From: Stefan Monnier
Subject: Re: lexical-binding questions
Date: Tue, 15 May 2012 16:14:49 -0400
User-agent: Gnus/5.13 (Gnus v5.13) Emacs/24.1.50 (gnu/linux)

>> Also, it reminded my of this:
>> (setq lexical-binding t)
>> (let ((t 0)) t)      => error
>> (let ((nil 0)) nil)  => 0

Funnily enough, the byte-compiler behaves pretty much the same, and yet
the underlying reasons are completely different.
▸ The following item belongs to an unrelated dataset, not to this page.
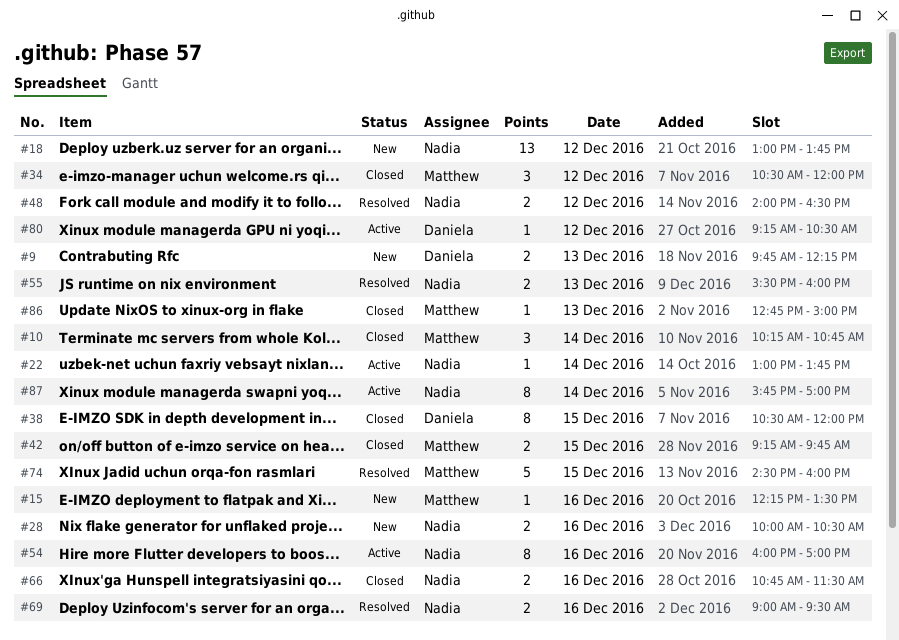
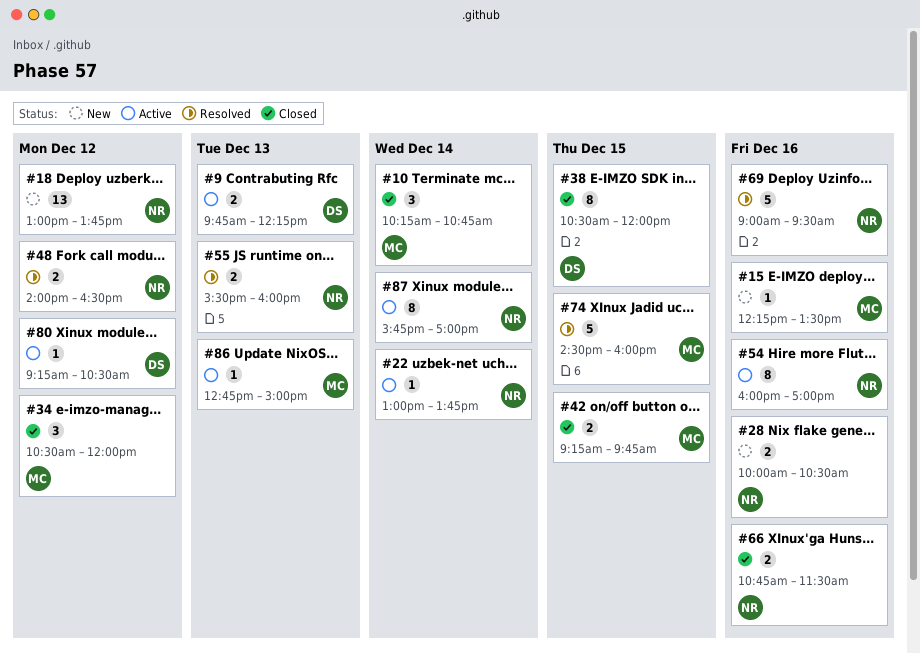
#9, status: New -> Active
#69, estimate: 2 -> 5
#86, status: Closed -> Active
Basically: nil and t are not marked as special-variable-p, so they are
considered candidates for lexical scoping; but t is used as the last
element of the interpreter's lexical environment (basically because
a nil lexical environment is used to mean "lexical-binding = nil"), so
it behaves as if there'd been a (defvar t) earlier, which in turns
explains why the error is signalled since we then try to set the global
variable `t' which is immutable.

For nil, this doesn't show up, so it's treated as a lexically
scoped var.

for the compiler case, byte-compile-not-lexical-var-p actually
special-cases t and nil so they're treated as dynamically bound, but in
your nil case above, we never even attempt to bind nil because the "let body
is nil" triggers an optimization (which (c|sh)ould also apply to the
"let body is t" case, but that's not implemented).

Anyway, I guess nil and t should be marked as special-variable-p, if for
no other reason than because they are pretty damn special.